I know that 99% of you guys are former F1 drivers and engineers, loving cars standard looks or prepped for the track . . . these pics are for those who don`t care about all this and prefer form over function.


----------



## Kadir (Mar 23, 2008)

Wheels look good. Ride height looks good. 

Those wheels and ride height would be mullered to kingdom come were they to come up against some London speedbumps!


----------



## MIKEGTR (Jul 8, 2005)

Can honestly say that that's the first time i've looked at an R35 and thought it looked nice


----------



## Rami (Oct 4, 2009)

It does look nice but that's where it ends. Drivability will be reduced to zero I guess.


----------



## gtrlux (Mar 8, 2006)

Kadir said:


> Wheels look good. Ride height looks good.
> 
> Those wheels and ride height would be mullered to kingdom come were they to come up against some London speedbumps!


I think thats one of the main reasons the stanced car tuning scene is so small in Europe, because of the shitty bumpy roads.
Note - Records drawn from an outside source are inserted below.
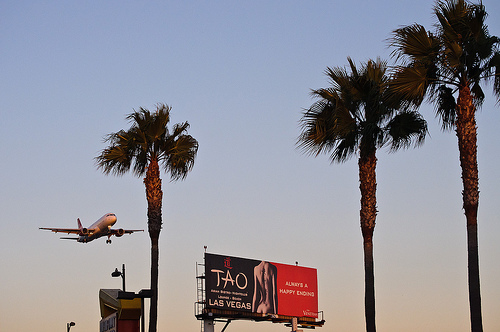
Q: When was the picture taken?
A: Daytime.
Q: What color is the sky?
A: Blue.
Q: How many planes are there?
A: One.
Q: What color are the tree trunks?
A: Brown.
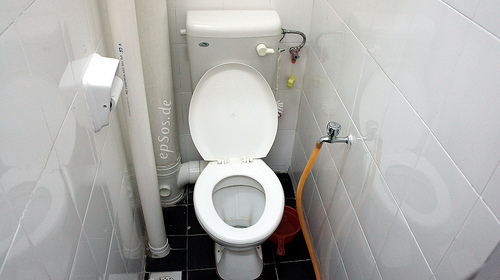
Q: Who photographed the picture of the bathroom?
A: Business owner.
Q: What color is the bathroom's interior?
A: White.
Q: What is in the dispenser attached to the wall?
A: Tissue.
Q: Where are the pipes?
A: Beside the wall.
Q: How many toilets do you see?
A: 1.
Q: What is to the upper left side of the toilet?
A: Toilet paper.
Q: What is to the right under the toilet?
A: A red bucket.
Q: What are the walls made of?
A: Tiles.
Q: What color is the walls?
A: White.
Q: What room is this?
A: The bathroom.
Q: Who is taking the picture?
A: A photographer.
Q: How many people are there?
A: None.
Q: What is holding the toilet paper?
A: Holder.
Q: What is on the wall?
A: Reflection.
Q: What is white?
A: Wall.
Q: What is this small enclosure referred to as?
A: A stall.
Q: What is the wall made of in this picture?
A: White tiles.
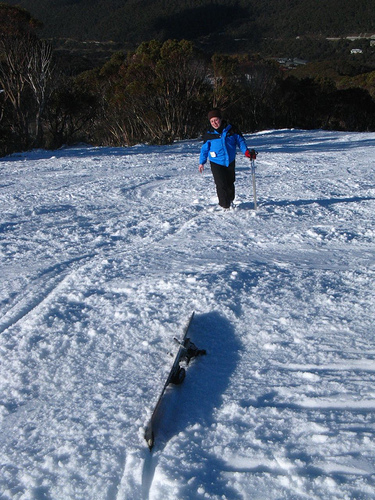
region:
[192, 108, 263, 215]
A person walks in the snow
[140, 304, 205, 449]
A single ski in the snow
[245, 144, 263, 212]
Person holds two ski poles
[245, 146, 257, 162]
Person wears red gloves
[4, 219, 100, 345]
Ski tracks in the snow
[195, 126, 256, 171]
Person wears a blue and black jacket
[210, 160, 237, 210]
Person wears black pants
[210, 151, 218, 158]
A white piece of paper in the jacket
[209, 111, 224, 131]
A hat on the person's head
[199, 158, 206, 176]
A hand without a glove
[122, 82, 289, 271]
person in the snow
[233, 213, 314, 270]
snow under the person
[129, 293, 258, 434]
item in the snow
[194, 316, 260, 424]
shadow on the ground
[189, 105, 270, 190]
blue and black outfit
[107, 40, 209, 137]
trees behind the person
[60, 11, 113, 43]
many trees in the distance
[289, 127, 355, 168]
shadow on the snow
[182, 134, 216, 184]
arm of the person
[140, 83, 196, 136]
branches on the tree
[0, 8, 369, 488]
Photo taken during the day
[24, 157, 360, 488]
Snow covering the ground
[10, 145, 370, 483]
The ground is white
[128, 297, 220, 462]
A ski on the ground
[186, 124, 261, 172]
Blue coat on the person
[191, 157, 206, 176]
No glove on the right hand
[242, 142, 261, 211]
Ski poles in the person's hand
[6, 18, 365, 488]
Photo taken in winter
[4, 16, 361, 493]
The weather is cold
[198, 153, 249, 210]
Black pants on the person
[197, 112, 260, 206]
a person on snowy slope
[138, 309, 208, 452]
a black snowboard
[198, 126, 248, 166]
a black and blue winter coat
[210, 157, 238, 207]
a black pair of snow pants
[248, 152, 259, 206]
a pair of snow poles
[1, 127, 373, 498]
a snowy ski slope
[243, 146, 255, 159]
a red snow glove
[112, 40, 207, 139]
a large tree in distance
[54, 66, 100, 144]
a large tree in distance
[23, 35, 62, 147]
a large tree in distance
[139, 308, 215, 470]
snow board laying in snow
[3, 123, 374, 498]
expanse of snow on ground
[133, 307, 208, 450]
snow board laying on its side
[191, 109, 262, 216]
front of person in blue coat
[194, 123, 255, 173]
black and blue winter coat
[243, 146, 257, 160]
red winter glove on left hand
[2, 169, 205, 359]
long narrow tracks in snow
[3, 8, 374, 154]
grove of trees in distance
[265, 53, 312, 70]
distant roof tops among the trees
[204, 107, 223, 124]
black knitted winter beanie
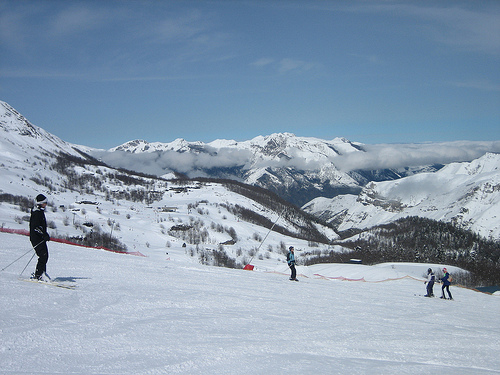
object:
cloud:
[0, 0, 499, 152]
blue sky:
[0, 1, 499, 151]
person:
[26, 194, 51, 280]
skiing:
[0, 194, 79, 291]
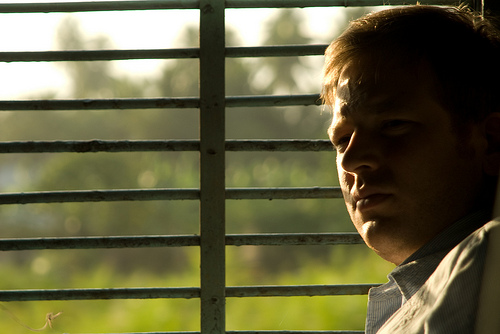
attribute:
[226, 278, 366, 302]
window pole — metalic 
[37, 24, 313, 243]
trees — group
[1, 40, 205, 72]
pole — metalic 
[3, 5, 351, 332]
window — metalic 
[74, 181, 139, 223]
pole — metalic 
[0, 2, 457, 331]
window — metalic 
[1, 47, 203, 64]
window pole — metalic 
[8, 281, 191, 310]
pole — window , metalic 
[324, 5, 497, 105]
hair — blonde 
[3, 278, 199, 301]
pole — metalic 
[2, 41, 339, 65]
bars — metal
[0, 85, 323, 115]
bars — metal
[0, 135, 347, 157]
bars — metal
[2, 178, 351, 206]
bars — metal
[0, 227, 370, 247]
bars — metal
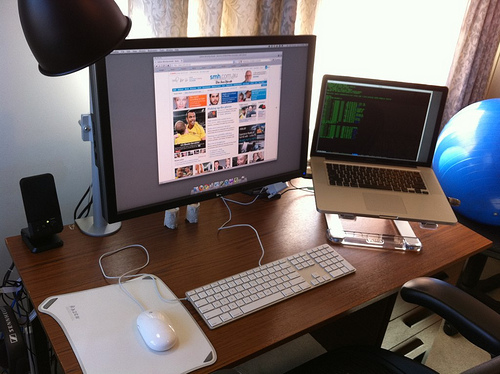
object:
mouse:
[134, 309, 176, 350]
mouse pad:
[33, 274, 219, 374]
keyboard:
[187, 245, 354, 328]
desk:
[2, 169, 494, 374]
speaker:
[20, 174, 62, 251]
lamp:
[18, 0, 131, 77]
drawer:
[368, 320, 442, 364]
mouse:
[361, 190, 407, 212]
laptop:
[309, 74, 461, 225]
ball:
[431, 96, 500, 224]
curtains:
[126, 0, 315, 45]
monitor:
[98, 35, 312, 227]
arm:
[401, 276, 499, 355]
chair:
[285, 276, 500, 373]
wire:
[97, 243, 187, 307]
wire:
[214, 197, 266, 270]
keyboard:
[323, 162, 431, 194]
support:
[161, 206, 183, 230]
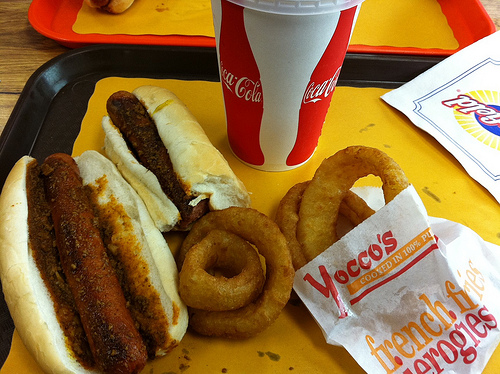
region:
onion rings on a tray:
[151, 138, 445, 336]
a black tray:
[16, 63, 494, 338]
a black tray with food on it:
[16, 58, 493, 317]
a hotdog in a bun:
[74, 83, 269, 241]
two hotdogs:
[0, 86, 290, 363]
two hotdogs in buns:
[7, 87, 313, 350]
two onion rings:
[163, 185, 289, 372]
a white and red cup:
[185, 1, 345, 201]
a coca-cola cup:
[188, 4, 380, 188]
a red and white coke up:
[204, 2, 371, 189]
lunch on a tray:
[2, 3, 499, 368]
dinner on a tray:
[2, 8, 498, 369]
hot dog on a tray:
[102, 83, 237, 213]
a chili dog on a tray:
[2, 145, 178, 372]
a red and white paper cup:
[211, 3, 363, 170]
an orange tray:
[23, 0, 497, 57]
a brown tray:
[0, 41, 480, 371]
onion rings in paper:
[278, 147, 495, 372]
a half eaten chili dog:
[101, 82, 240, 229]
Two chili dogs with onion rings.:
[0, 85, 498, 371]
In the US/Canada or in japan you find many stanced cars and even if functionality is some times sub-zero, when you park your standard Impreza next to a stanced Impreza for exemple, yours looks so crap.

form>funtion is state of mind here.


----------



## andrew186 (May 3, 2010)

awesome pics

i would do that to my 35 if not for the 2 storey high speed bumps all over the uk - i probably wont even be able to park my car at home anymore too!


----------



## panrix (May 16, 2010)

looks fantastic - as previously mentioned though, UK roads suck :O(


----------



## charles charlie (May 3, 2008)

I wouldnt get 400m from my house without losing my front splitter at the very least!


----------



## cows_R_us (Oct 26, 2010)

looks nice but thats about it


----------



## Zed Ed (Oct 24, 2007)

charles charlie said:


> I wouldnt get 400m from my house without losing my front splitter at the very least!


bloody locals, they'll take anything


----------



## charles charlie (May 3, 2008)

Zed Ed said:


> bloody locals, they'll take anything


Ha ha ha!

If I "stanced" mine it'd mean the scallies would need less bricks with which to nick the alloys!


----------



## TAZZMAXX (Mar 9, 2010)

Sorry, YUK uke:

Hispanic drug dealers in Miami will love them though, I'm sure.

(Think I said the same thing or similar last time this subject came up)


----------



## andrew186 (May 3, 2010)

charles charlie said:


> Ha ha ha!
> 
> If I "stanced" mine it'd mean the scallies would need less bricks with which to nick the alloys!


then you've got to slam it till no jack can possibly get under it!


----------



## Zed Ed (Oct 24, 2007)

on topic

let's hope this stays stateside, along with marrying your sister


----------



## R32 GTR R32 GTR (Nov 27, 2009)

This looks great but unpractical. Stanced is massive in the drift scene here. they get some ridiculous angles


----------



## EvolutionVI (Sep 6, 2005)

If im by law not allowed to go fast....i would maybe have the same looking GTR

Im happy that german allows me to go fast:clap:


----------